PROVIDED ENTRIES
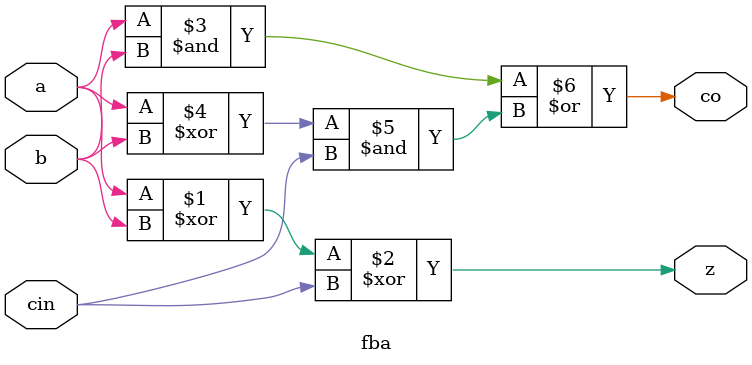
<source format=v>
module fba(a,b,cin,co,z);
input a;
input b;
input cin;
output z;
output co;
assign z= (a^b)^cin;
assign co= ( a & b) | (( a ^ b) & cin);

endmodule
</source>
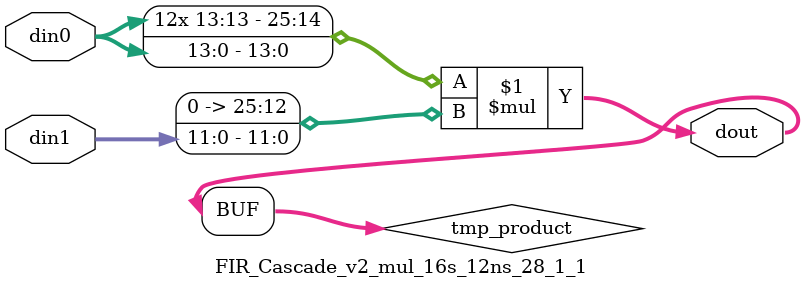
<source format=v>

`timescale 1 ns / 1 ps

 module FIR_Cascade_v2_mul_16s_12ns_28_1_1(din0, din1, dout);
parameter ID = 1;
parameter NUM_STAGE = 0;
parameter din0_WIDTH = 14;
parameter din1_WIDTH = 12;
parameter dout_WIDTH = 26;

input [din0_WIDTH - 1 : 0] din0; 
input [din1_WIDTH - 1 : 0] din1; 
output [dout_WIDTH - 1 : 0] dout;

wire signed [dout_WIDTH - 1 : 0] tmp_product;


























assign tmp_product = $signed(din0) * $signed({1'b0, din1});









assign dout = tmp_product;





















endmodule

</source>
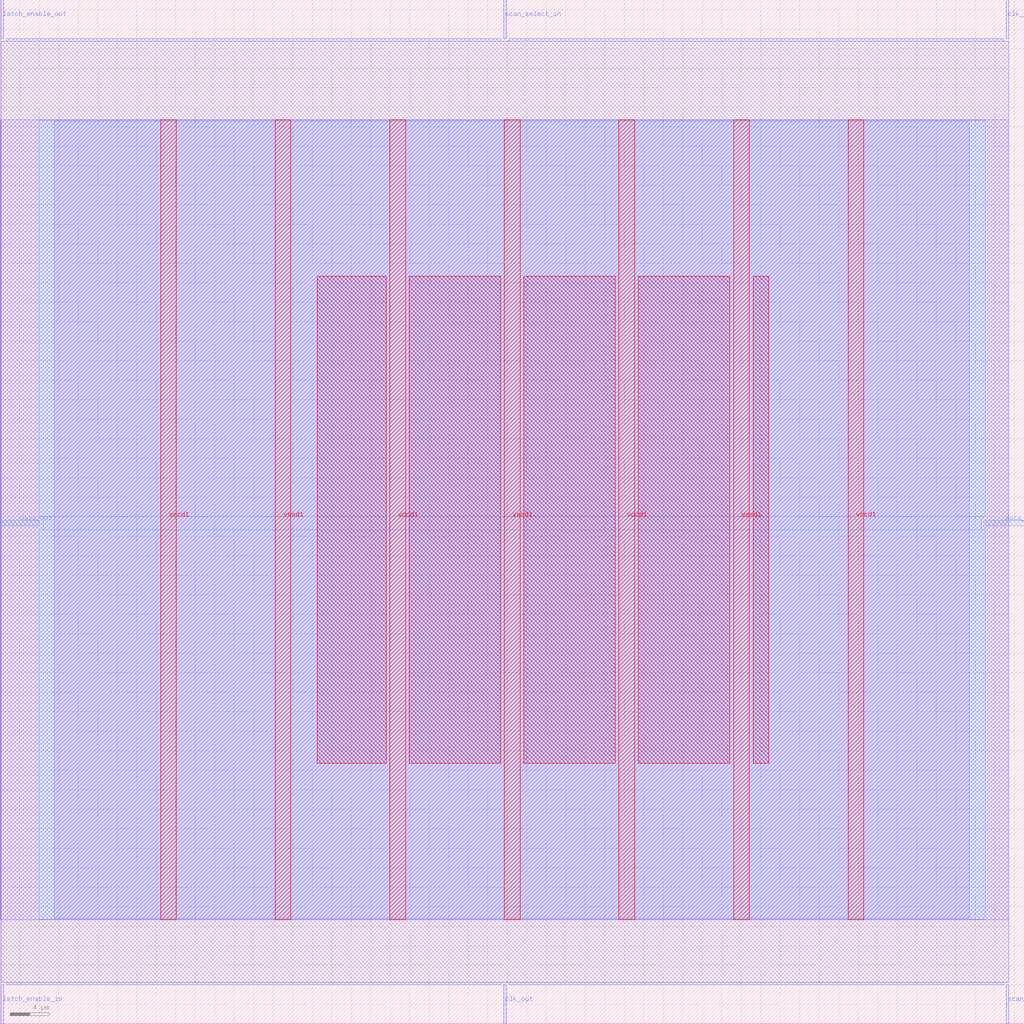
<source format=lef>
VERSION 5.7 ;
  NOWIREEXTENSIONATPIN ON ;
  DIVIDERCHAR "/" ;
  BUSBITCHARS "[]" ;
MACRO scan_wrapper_341717091617866324
  CLASS BLOCK ;
  FOREIGN scan_wrapper_341717091617866324 ;
  ORIGIN 0.000 0.000 ;
  SIZE 105.000 BY 105.000 ;
  PIN clk_in
    DIRECTION INPUT ;
    USE SIGNAL ;
    PORT
      LAYER met2 ;
        RECT 103.130 101.000 103.410 105.000 ;
    END
  END clk_in
  PIN clk_out
    DIRECTION OUTPUT TRISTATE ;
    USE SIGNAL ;
    PORT
      LAYER met2 ;
        RECT 51.610 0.000 51.890 4.000 ;
    END
  END clk_out
  PIN data_in
    DIRECTION INPUT ;
    USE SIGNAL ;
    PORT
      LAYER met3 ;
        RECT 101.000 51.040 105.000 51.640 ;
    END
  END data_in
  PIN data_out
    DIRECTION OUTPUT TRISTATE ;
    USE SIGNAL ;
    PORT
      LAYER met3 ;
        RECT 0.000 51.040 4.000 51.640 ;
    END
  END data_out
  PIN latch_enable_in
    DIRECTION INPUT ;
    USE SIGNAL ;
    PORT
      LAYER met2 ;
        RECT 0.090 0.000 0.370 4.000 ;
    END
  END latch_enable_in
  PIN latch_enable_out
    DIRECTION OUTPUT TRISTATE ;
    USE SIGNAL ;
    PORT
      LAYER met2 ;
        RECT 0.090 101.000 0.370 105.000 ;
    END
  END latch_enable_out
  PIN scan_select_in
    DIRECTION INPUT ;
    USE SIGNAL ;
    PORT
      LAYER met2 ;
        RECT 51.610 101.000 51.890 105.000 ;
    END
  END scan_select_in
  PIN scan_select_out
    DIRECTION OUTPUT TRISTATE ;
    USE SIGNAL ;
    PORT
      LAYER met2 ;
        RECT 103.130 0.000 103.410 4.000 ;
    END
  END scan_select_out
  PIN vccd1
    DIRECTION INOUT ;
    USE POWER ;
    PORT
      LAYER met4 ;
        RECT 16.465 10.640 18.065 92.720 ;
    END
    PORT
      LAYER met4 ;
        RECT 39.955 10.640 41.555 92.720 ;
    END
    PORT
      LAYER met4 ;
        RECT 63.445 10.640 65.045 92.720 ;
    END
    PORT
      LAYER met4 ;
        RECT 86.935 10.640 88.535 92.720 ;
    END
  END vccd1
  PIN vssd1
    DIRECTION INOUT ;
    USE GROUND ;
    PORT
      LAYER met4 ;
        RECT 28.210 10.640 29.810 92.720 ;
    END
    PORT
      LAYER met4 ;
        RECT 51.700 10.640 53.300 92.720 ;
    END
    PORT
      LAYER met4 ;
        RECT 75.190 10.640 76.790 92.720 ;
    END
  END vssd1
  OBS
      LAYER li1 ;
        RECT 5.520 10.795 99.360 92.565 ;
      LAYER met1 ;
        RECT 0.070 10.640 103.430 92.720 ;
      LAYER met2 ;
        RECT 0.650 100.720 51.330 101.000 ;
        RECT 52.170 100.720 102.850 101.000 ;
        RECT 0.100 4.280 103.400 100.720 ;
        RECT 0.650 4.000 51.330 4.280 ;
        RECT 52.170 4.000 102.850 4.280 ;
      LAYER met3 ;
        RECT 4.000 52.040 101.000 92.645 ;
        RECT 4.400 50.640 100.600 52.040 ;
        RECT 4.000 10.715 101.000 50.640 ;
      LAYER met4 ;
        RECT 32.495 26.695 39.555 76.665 ;
        RECT 41.955 26.695 51.300 76.665 ;
        RECT 53.700 26.695 63.045 76.665 ;
        RECT 65.445 26.695 74.790 76.665 ;
        RECT 77.190 26.695 78.825 76.665 ;
  END
END scan_wrapper_341717091617866324
END LIBRARY


</source>
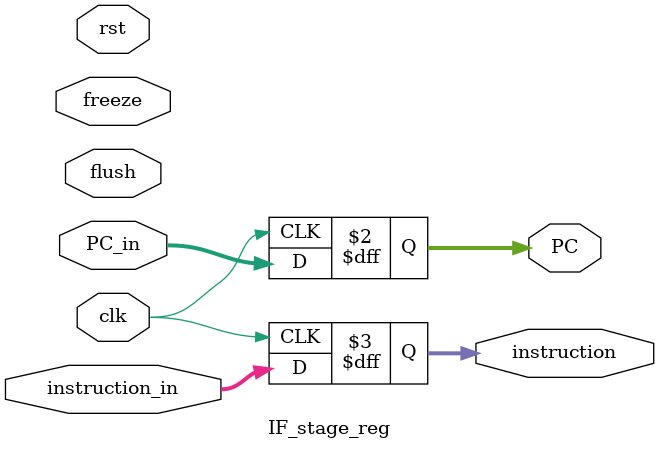
<source format=v>
module IF_stage_reg (
    input clk, rst, freeze, flush,
    input [31:0] PC_in, instruction_in,
    output reg [31:0] PC, instruction 
);

always @(posedge clk) begin
    PC <= PC_in;
    instruction <=instruction_in;
end
    
endmodule
</source>
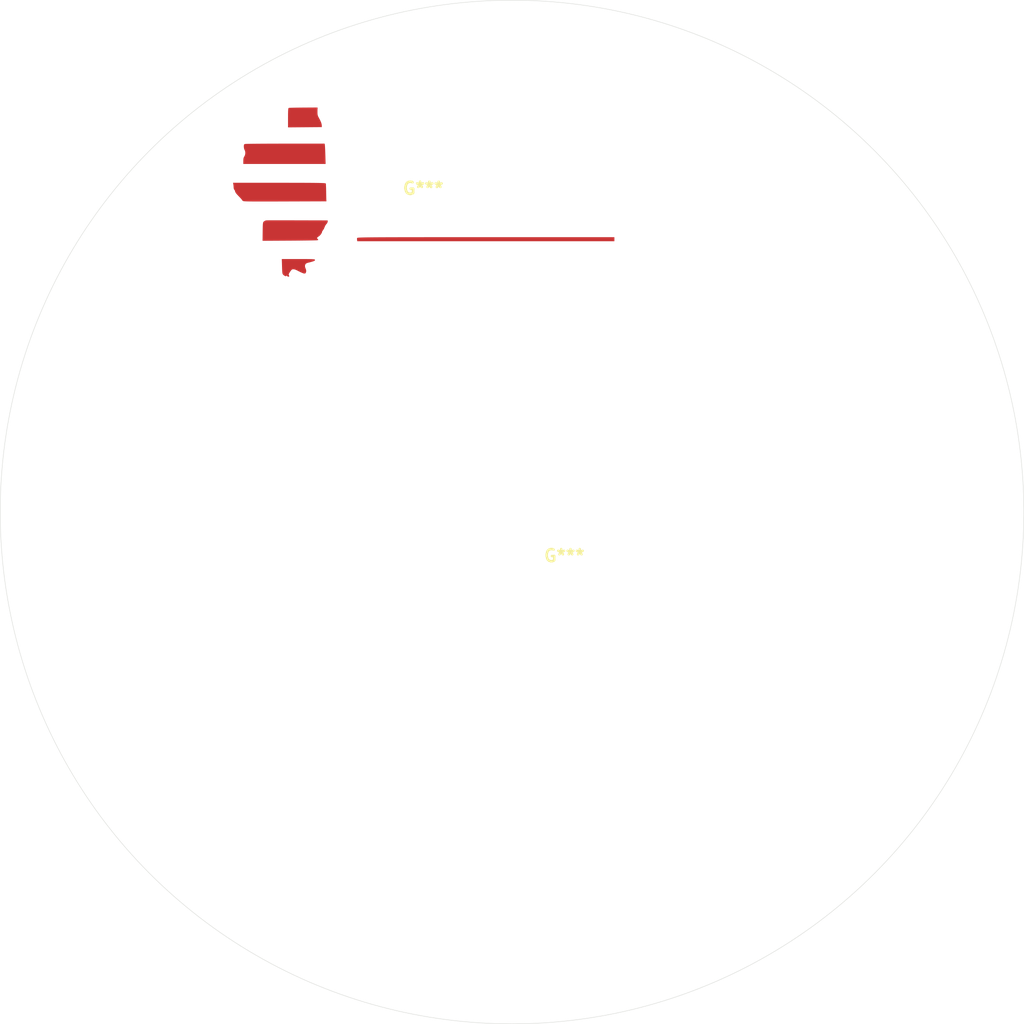
<source format=kicad_pcb>
(kicad_pcb (version 20201220) (generator pcbnew)

  (general
    (thickness 1.6)
  )

  (paper "A4")
  (layers
    (0 "F.Cu" signal)
    (31 "B.Cu" signal)
    (32 "B.Adhes" user "B.Adhesive")
    (33 "F.Adhes" user "F.Adhesive")
    (34 "B.Paste" user)
    (35 "F.Paste" user)
    (36 "B.SilkS" user "B.Silkscreen")
    (37 "F.SilkS" user "F.Silkscreen")
    (38 "B.Mask" user)
    (39 "F.Mask" user)
    (40 "Dwgs.User" user "User.Drawings")
    (41 "Cmts.User" user "User.Comments")
    (42 "Eco1.User" user "User.Eco1")
    (43 "Eco2.User" user "User.Eco2")
    (44 "Edge.Cuts" user)
    (45 "Margin" user)
    (46 "B.CrtYd" user "B.Courtyard")
    (47 "F.CrtYd" user "F.Courtyard")
    (48 "B.Fab" user)
    (49 "F.Fab" user)
  )

  (setup
    (stackup
      (layer "F.SilkS" (type "Top Silk Screen"))
      (layer "F.Paste" (type "Top Solder Paste"))
      (layer "F.Mask" (type "Top Solder Mask") (color "Green") (thickness 0.01))
      (layer "F.Cu" (type "copper") (thickness 0.035))
      (layer "dielectric 1" (type "core") (thickness 1.51) (material "FR4") (epsilon_r 4.5) (loss_tangent 0.02))
      (layer "B.Cu" (type "copper") (thickness 0.035))
      (layer "B.Mask" (type "Bottom Solder Mask") (color "Green") (thickness 0.01))
      (layer "B.Paste" (type "Bottom Solder Paste"))
      (layer "B.SilkS" (type "Bottom Silk Screen"))
      (copper_finish "None")
      (dielectric_constraints no)
    )
    (pcbplotparams
      (layerselection 0x00010fc_ffffffff)
      (disableapertmacros false)
      (usegerberextensions false)
      (usegerberattributes true)
      (usegerberadvancedattributes true)
      (creategerberjobfile true)
      (svguseinch false)
      (svgprecision 6)
      (excludeedgelayer true)
      (plotframeref false)
      (viasonmask false)
      (mode 1)
      (useauxorigin false)
      (hpglpennumber 1)
      (hpglpenspeed 20)
      (hpglpendiameter 15.000000)
      (psnegative false)
      (psa4output false)
      (plotreference true)
      (plotvalue true)
      (plotinvisibletext false)
      (sketchpadsonfab false)
      (subtractmaskfromsilk false)
      (outputformat 1)
      (mirror false)
      (drillshape 0)
      (scaleselection 1)
      (outputdirectory "gerbers")
    )
  )


  (net 0 "")

  (footprint "art:lauren-red-2-inch" (layer "F.Cu") (at 101.75 28.75))

  (footprint "art:lauren-red-2-inch-cu" (layer "F.Cu") (at 101.75 28.75))

  (footprint "art:lauren-red-2-inch" (layer "F.Cu") (at 119.38 74.64))

  (gr_circle (center 112.84 69.18) (end 176.1 78.45) (layer "Edge.Cuts") (width 0.05) (fill none) (tstamp ad18c3f4-950a-4e85-aa2d-79c049c01e99))

)

</source>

YOUR ASSIGNMENT
Once you have located every line with the word "SilkS" in the material above, list those lines.

OUTPUT
    (36 "B.SilkS" user "B.Silkscreen")
    (37 "F.SilkS" user "F.Silkscreen")
      (layer "F.SilkS" (type "Top Silk Screen"))
      (layer "B.SilkS" (type "Bottom Silk Screen"))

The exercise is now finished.